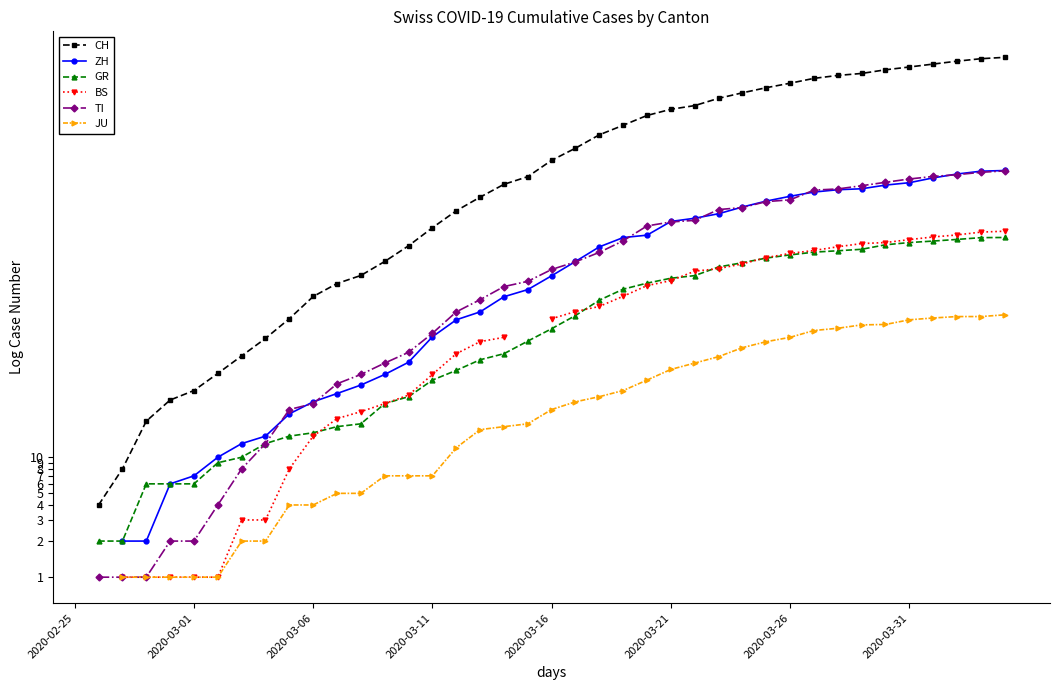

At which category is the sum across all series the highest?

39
...
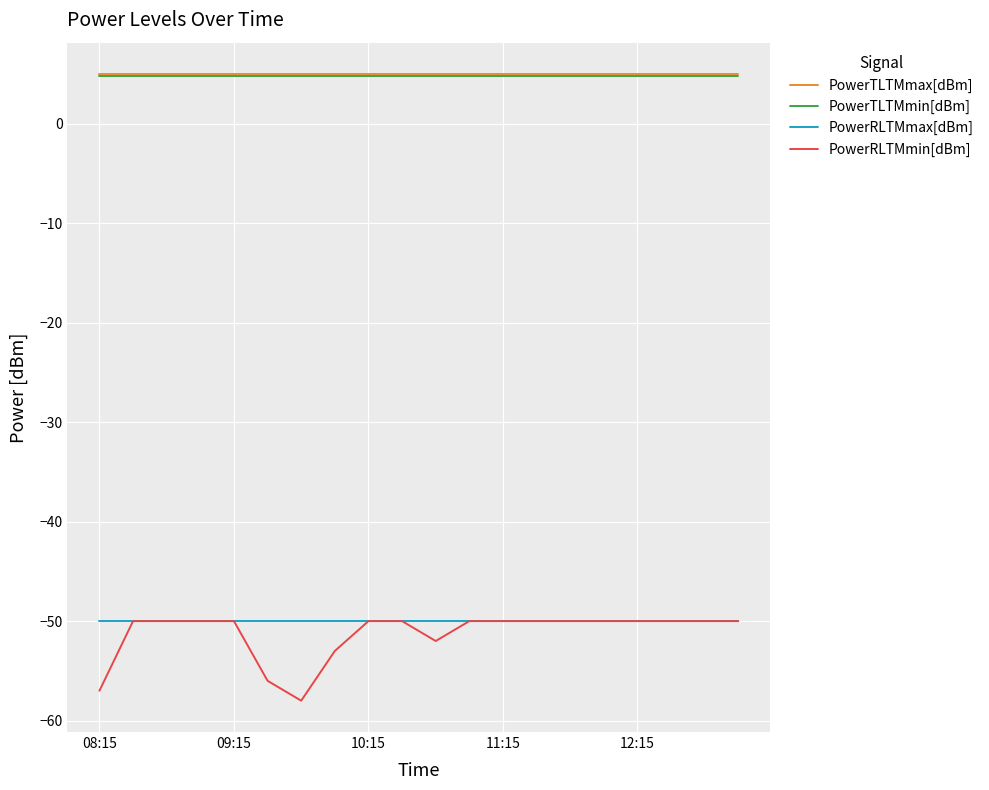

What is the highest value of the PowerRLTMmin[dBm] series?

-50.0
--
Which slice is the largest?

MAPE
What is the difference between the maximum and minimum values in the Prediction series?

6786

- [Work instructions]
Pick out every line of the listing above that contains the string "series". Match case exactly.

- [The answer]
At which category is the sum across all series the highest?
What is the highest value of the PowerRLTMmin[dBm] series?
What is the difference between the maximum and minimum values in the Prediction series?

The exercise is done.